> [What is required] What you return should be every record, retyped without a single change.

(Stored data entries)
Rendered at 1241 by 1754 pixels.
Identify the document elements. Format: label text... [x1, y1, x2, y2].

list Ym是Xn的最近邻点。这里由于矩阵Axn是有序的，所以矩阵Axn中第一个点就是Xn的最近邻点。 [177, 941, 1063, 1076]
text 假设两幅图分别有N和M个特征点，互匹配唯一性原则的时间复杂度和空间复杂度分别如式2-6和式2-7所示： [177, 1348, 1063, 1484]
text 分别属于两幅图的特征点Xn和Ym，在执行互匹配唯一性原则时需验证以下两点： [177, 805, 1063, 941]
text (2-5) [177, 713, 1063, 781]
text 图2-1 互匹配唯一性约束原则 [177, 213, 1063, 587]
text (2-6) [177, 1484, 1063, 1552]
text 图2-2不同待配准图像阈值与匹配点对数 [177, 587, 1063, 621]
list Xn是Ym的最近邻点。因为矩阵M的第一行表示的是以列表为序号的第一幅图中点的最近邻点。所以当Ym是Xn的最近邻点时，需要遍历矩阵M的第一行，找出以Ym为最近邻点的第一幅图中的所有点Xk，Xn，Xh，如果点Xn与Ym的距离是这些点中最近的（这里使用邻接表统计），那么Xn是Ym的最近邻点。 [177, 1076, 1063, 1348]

> [Expected output]
Rendered at 1241 by 1754 pixels.
Identify the document elements. Format: label text... [x1, y1, x2, y2].

list Ym是Xn的最近邻点。这里由于矩阵Axn是有序的，所以矩阵Axn中第一个点就是Xn的最近邻点。 [177, 941, 1063, 1076]
text 假设两幅图分别有N和M个特征点，互匹配唯一性原则的时间复杂度和空间复杂度分别如式2-6和式2-7所示： [177, 1348, 1063, 1484]
text 分别属于两幅图的特征点Xn和Ym，在执行互匹配唯一性原则时需验证以下两点： [177, 805, 1063, 941]
text (2-5) [177, 713, 1063, 781]
text 图2-1 互匹配唯一性约束原则 [177, 213, 1063, 587]
text (2-6) [177, 1484, 1063, 1552]
text 图2-2不同待配准图像阈值与匹配点对数 [177, 587, 1063, 621]
list Xn是Ym的最近邻点。因为矩阵M的第一行表示的是以列表为序号的第一幅图中点的最近邻点。所以当Ym是Xn的最近邻点时，需要遍历矩阵M的第一行，找出以Ym为最近邻点的第一幅图中的所有点Xk，Xn，Xh，如果点Xn与Ym的距离是这些点中最近的（这里使用邻接表统计），那么Xn是Ym的最近邻点。 [177, 1076, 1063, 1348]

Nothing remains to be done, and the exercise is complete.